▸ TAREA A
Extrae del texto sobre los discípulos el fragmento que va desde "Sin embargo, en" hasta "esa época futura.", copiándolo tal cual.
▸ TAREA B
Resume en menos palabras el párrafo del texto sobre los discípulos que empieza con "En los tiempos venideros", sin perder sus datos principales.

Sin embargo, en una o en dos maneras habla Dios; pero el hombre no entiende
(Job 33:14).

En los tiempos venideros, sin ninguna duda serán dadas teorías muy plausibles a la razón humana para explicar los hechos de manera científica e histórica; pero los discípulos, enseñados por el Señor, sin desviarse, comprenderán que esto no es sino principio de dolores (v. 8). Las cosas externas no será lo peor por lo que tendrán que pasar. Serán entregados a la aflicción; algunos serán matados; serán aborrecidos por todos a causa del nombre del Señor. Tales aflicciones fueron experimentadas por los discípulos inmediatamente después de la partida del Señor. Por eso él les impartió estas enseñanzas, útiles y provechosas tanto para ellos, como para los de esa época futura.

[Entradas de datos guardadas]
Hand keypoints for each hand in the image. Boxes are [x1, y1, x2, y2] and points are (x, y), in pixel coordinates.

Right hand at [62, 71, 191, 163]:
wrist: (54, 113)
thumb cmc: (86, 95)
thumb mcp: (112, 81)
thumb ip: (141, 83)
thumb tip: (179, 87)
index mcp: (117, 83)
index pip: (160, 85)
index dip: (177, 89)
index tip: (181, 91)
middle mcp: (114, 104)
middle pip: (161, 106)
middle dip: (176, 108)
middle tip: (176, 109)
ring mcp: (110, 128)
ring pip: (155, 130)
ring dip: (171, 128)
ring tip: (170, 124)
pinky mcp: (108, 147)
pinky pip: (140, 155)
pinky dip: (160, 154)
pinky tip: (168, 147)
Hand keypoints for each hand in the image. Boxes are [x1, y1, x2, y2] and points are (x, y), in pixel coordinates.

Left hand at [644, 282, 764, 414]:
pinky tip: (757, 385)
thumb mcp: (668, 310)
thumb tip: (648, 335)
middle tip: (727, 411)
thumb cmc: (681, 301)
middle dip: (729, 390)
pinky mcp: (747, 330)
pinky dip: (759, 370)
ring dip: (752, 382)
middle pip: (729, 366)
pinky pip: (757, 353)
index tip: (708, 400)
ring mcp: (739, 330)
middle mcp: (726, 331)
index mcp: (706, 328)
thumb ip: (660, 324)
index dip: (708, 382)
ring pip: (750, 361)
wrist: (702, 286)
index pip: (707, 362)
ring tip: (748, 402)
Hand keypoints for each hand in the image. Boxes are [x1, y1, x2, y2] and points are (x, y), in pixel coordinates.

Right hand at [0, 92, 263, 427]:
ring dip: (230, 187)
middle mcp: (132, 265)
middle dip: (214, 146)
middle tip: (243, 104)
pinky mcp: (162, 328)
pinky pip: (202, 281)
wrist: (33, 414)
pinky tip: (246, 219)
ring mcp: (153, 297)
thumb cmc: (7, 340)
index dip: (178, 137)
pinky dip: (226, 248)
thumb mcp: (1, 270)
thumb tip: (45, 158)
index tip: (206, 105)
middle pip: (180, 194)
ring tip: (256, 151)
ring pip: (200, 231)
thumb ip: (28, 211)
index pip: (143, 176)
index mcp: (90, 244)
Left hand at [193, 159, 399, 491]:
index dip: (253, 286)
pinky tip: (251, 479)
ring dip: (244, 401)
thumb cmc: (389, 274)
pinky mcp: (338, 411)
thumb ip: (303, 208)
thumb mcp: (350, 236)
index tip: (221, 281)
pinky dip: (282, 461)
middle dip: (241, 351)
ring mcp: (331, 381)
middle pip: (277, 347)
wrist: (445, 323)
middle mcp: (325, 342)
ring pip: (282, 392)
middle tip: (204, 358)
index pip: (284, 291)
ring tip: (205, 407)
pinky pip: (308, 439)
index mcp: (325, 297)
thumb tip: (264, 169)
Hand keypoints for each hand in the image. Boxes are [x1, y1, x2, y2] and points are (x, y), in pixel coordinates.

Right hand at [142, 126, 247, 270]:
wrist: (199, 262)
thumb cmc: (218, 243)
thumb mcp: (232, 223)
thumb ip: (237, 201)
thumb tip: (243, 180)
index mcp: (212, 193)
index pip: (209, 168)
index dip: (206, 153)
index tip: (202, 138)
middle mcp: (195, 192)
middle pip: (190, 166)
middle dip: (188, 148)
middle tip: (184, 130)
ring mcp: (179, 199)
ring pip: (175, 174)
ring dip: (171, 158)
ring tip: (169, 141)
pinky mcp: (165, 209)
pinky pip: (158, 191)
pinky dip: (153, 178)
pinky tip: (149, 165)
...
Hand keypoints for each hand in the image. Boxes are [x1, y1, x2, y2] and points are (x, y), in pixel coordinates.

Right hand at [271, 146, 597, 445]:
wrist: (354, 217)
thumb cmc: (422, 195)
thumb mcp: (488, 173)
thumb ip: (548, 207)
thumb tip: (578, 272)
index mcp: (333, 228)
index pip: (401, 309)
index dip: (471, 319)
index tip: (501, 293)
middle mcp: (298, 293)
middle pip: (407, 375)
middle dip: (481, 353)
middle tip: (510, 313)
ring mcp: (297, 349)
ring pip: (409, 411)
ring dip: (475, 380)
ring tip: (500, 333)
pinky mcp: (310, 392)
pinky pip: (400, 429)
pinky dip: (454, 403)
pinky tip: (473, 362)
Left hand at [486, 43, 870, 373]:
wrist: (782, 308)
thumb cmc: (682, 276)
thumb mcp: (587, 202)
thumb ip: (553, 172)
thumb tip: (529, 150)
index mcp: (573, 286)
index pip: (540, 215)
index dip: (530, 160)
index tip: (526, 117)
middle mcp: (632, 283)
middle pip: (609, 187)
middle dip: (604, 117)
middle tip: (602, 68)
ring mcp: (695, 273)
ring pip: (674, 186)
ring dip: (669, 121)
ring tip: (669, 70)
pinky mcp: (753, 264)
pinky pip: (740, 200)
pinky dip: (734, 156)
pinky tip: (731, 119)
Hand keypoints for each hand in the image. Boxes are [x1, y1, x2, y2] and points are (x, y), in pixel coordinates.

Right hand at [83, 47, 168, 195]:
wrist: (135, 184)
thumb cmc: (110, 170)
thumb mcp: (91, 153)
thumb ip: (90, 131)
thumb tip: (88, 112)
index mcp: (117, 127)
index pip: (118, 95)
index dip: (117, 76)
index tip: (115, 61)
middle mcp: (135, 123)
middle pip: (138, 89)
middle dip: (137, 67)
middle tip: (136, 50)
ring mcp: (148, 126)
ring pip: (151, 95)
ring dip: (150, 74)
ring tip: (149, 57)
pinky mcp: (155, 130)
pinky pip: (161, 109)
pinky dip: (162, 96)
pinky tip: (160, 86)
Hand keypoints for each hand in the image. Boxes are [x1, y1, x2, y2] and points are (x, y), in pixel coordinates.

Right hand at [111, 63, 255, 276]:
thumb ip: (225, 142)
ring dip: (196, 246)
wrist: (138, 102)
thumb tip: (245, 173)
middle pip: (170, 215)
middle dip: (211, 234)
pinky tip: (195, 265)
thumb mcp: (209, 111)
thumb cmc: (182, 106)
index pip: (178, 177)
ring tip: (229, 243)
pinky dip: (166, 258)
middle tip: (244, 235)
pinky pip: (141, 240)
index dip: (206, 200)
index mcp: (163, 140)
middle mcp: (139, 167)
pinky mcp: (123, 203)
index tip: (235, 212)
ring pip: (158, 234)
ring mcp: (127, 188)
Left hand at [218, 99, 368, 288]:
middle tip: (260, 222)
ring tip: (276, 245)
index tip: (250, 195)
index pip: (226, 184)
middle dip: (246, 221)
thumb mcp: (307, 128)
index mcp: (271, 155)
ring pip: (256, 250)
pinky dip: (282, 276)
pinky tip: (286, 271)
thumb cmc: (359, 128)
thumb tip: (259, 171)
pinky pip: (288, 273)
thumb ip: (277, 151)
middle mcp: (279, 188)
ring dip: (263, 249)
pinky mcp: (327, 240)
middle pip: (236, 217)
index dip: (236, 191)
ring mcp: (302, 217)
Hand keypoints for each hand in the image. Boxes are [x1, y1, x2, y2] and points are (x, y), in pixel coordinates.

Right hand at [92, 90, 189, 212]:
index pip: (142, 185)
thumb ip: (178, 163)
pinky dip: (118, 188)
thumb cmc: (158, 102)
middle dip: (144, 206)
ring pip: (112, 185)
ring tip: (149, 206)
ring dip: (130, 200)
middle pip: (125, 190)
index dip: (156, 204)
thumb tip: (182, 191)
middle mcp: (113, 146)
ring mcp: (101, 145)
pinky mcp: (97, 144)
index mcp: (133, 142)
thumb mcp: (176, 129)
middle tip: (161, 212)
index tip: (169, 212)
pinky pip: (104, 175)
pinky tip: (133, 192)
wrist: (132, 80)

▸ RESPUESTA A
Sin embargo, en una o en dos maneras habla Dios; pero el hombre no entiende
(Job 33:14).

En los tiempos venideros, sin ninguna duda serán dadas teorías muy plausibles a la razón humana para explicar los hechos de manera científica e histórica; pero los discípulos, enseñados por el Señor, sin desviarse, comprenderán que esto no es sino principio de dolores (v. 8). Las cosas externas no será lo peor por lo que tendrán que pasar. Serán entregados a la aflicción; algunos serán matados; serán aborrecidos por todos a causa del nombre del Señor. Tales aflicciones fueron experimentadas por los discípulos inmediatamente después de la partida del Señor. Por eso él les impartió estas enseñanzas, útiles y provechosas tanto para ellos, como para los de esa época futura.

▸ RESPUESTA B
En el futuro habrá teorías muy convincentes que expliquen los hechos de forma científica e histórica. Pero los discípulos enseñados por el Señor sabrán que eso es solo el principio de dolores. Lo peor no serán las cosas externas: los discípulos serán afligidos, algunos serán matados y todos los odiarán por el nombre del Señor. Ellos pasaron por esto justo después de la partida del Señor. Por eso él les dio estas enseñanzas, útiles para ellos y para los de esa época futura.